What is required.
Please return each line below that contains the word "total". Case counts, so a line only qualifies if its capitalization matches.

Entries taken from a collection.
━━━━━━━━━━

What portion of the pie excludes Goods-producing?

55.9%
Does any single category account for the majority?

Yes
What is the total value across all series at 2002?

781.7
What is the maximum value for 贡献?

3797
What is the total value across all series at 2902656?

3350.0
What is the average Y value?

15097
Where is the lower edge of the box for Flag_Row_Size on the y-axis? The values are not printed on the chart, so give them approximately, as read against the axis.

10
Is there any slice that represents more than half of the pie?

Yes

━━━━━━━━━━

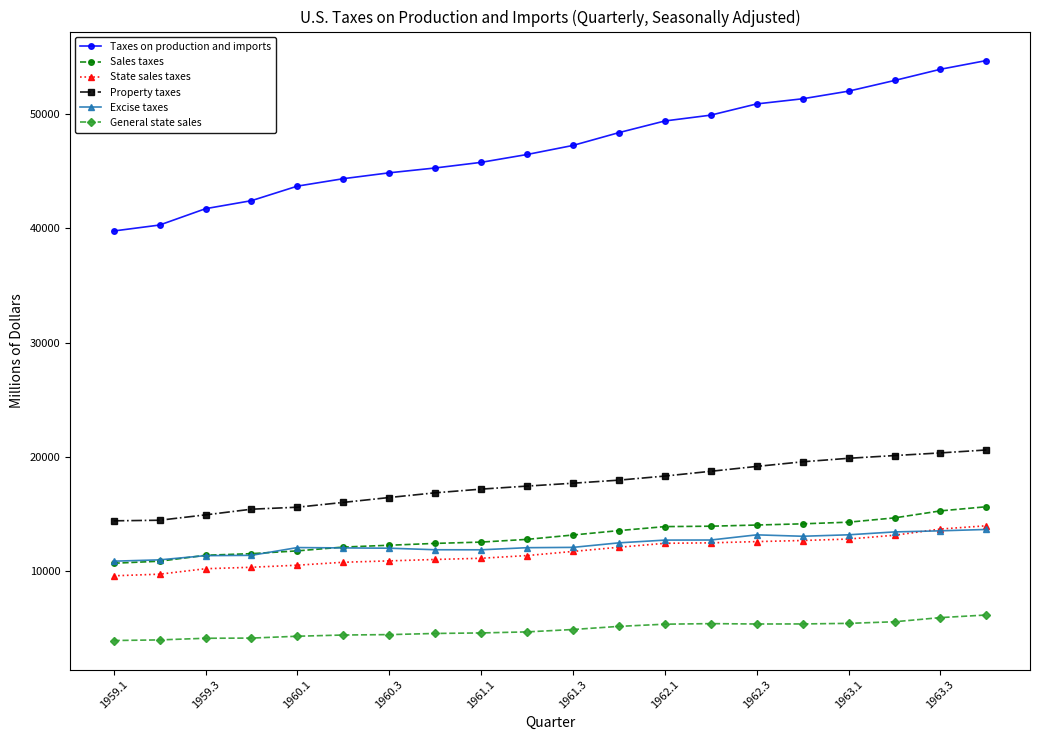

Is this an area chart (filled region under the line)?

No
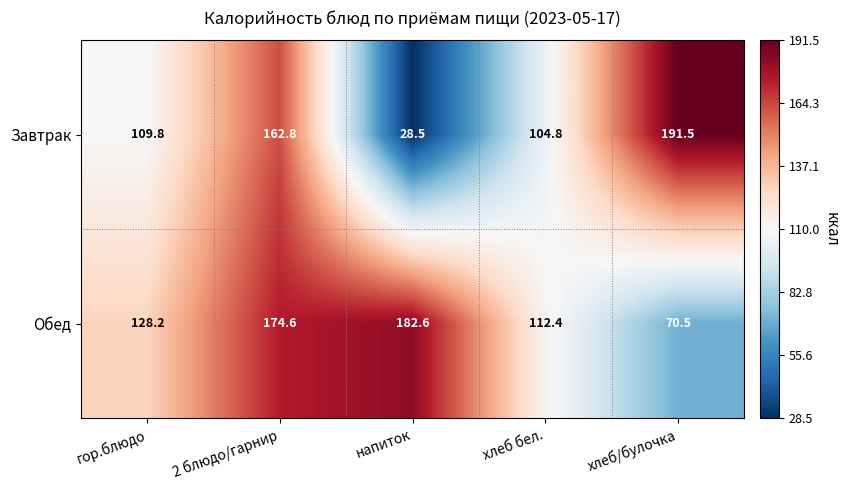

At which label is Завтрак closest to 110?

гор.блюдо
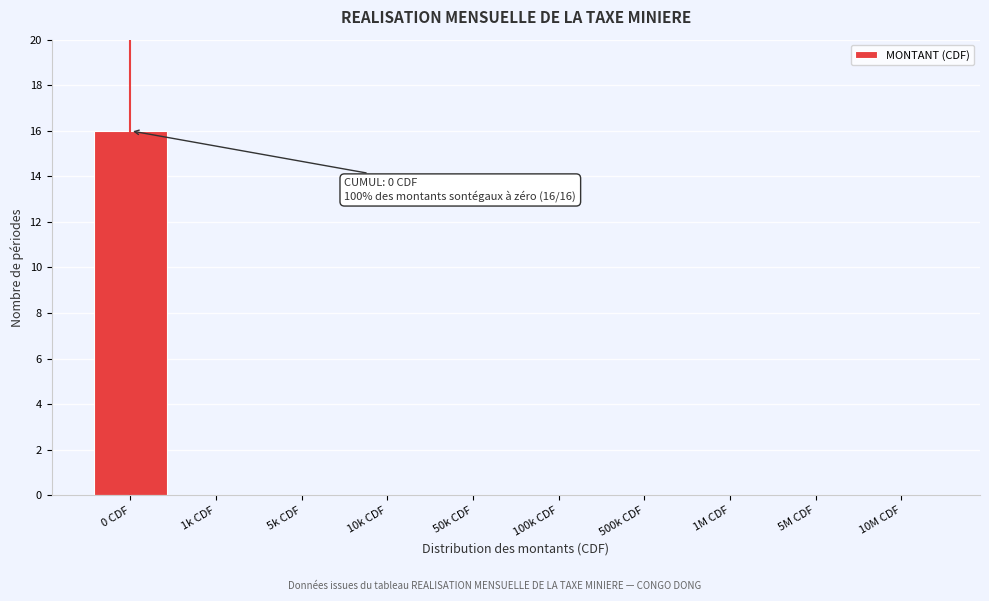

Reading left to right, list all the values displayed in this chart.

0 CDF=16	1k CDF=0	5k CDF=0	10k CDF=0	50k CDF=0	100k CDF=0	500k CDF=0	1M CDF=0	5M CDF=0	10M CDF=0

━━━━━━━━━━

Finished exercise.
What is the total value across all series at 2002?
What is the total value across all series at 2902656?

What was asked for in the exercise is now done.